## What to work on:
Among the lines below, return each one that contains the word "Created".

───── Supplied records ─────

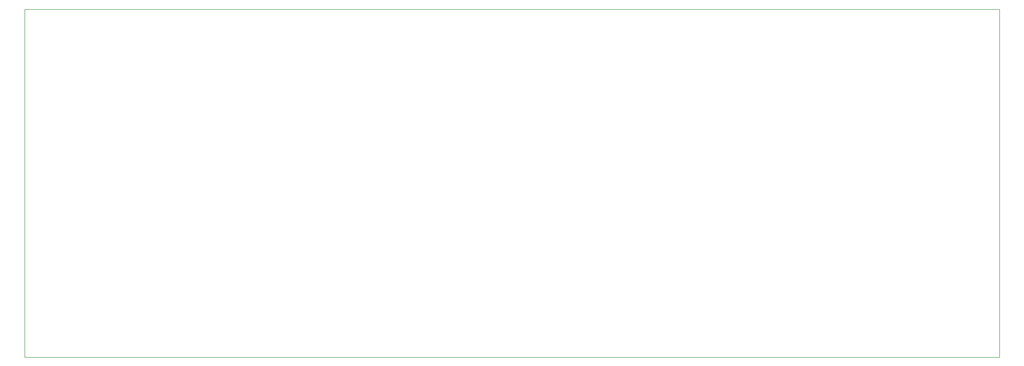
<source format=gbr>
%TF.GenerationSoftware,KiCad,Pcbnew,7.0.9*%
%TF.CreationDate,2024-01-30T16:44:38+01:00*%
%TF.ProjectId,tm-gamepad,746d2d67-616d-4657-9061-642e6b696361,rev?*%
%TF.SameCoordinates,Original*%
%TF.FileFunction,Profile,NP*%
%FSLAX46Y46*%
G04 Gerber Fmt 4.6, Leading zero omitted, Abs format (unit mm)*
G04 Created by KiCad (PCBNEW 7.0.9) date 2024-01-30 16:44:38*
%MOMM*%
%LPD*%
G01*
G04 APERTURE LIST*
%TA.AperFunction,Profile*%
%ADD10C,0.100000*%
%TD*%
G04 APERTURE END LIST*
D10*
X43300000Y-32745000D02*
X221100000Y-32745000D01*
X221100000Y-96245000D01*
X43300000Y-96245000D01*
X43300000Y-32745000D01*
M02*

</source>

─────
───── Supplied records ─────

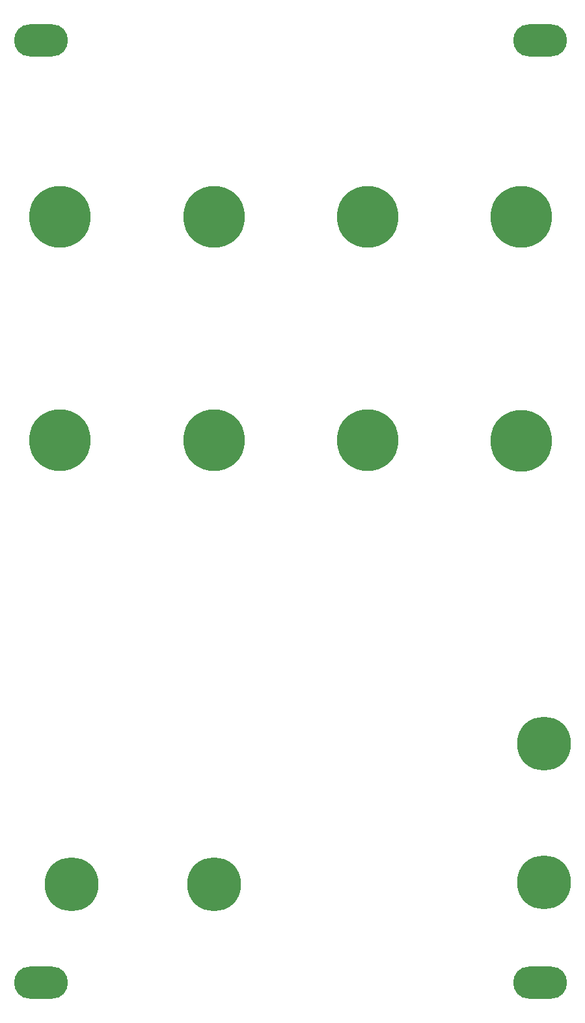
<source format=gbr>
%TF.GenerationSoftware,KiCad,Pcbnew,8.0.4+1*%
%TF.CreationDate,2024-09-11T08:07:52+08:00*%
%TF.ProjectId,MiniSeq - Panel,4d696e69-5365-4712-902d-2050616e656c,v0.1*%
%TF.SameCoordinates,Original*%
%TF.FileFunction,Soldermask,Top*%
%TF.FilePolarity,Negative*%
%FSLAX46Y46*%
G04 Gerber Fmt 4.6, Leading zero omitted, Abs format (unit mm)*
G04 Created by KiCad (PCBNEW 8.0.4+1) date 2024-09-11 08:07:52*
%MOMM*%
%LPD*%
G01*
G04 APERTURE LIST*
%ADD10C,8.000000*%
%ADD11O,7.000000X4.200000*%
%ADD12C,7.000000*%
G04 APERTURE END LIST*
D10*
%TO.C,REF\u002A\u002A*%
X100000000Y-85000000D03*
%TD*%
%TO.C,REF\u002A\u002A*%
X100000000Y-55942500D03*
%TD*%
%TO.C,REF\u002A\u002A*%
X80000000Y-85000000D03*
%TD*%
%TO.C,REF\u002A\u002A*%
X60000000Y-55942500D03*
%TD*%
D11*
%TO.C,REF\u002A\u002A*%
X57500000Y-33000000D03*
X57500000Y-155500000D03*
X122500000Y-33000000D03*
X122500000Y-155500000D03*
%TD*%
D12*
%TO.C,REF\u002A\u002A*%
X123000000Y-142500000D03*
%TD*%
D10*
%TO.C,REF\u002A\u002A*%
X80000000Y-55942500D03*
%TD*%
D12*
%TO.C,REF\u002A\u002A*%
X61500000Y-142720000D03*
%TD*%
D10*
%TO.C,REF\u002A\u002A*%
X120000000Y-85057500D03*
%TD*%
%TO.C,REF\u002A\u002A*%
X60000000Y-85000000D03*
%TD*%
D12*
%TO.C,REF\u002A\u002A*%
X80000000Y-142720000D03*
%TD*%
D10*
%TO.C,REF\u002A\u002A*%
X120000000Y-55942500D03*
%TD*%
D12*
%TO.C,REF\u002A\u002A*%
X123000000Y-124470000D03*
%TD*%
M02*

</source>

─────

## Exercise response:
G04 Created by KiCad (PCBNEW 7.0.9) date 2024-01-30 16:44:38*
G04 Created by KiCad (PCBNEW 8.0.4+1) date 2024-09-11 08:07:52*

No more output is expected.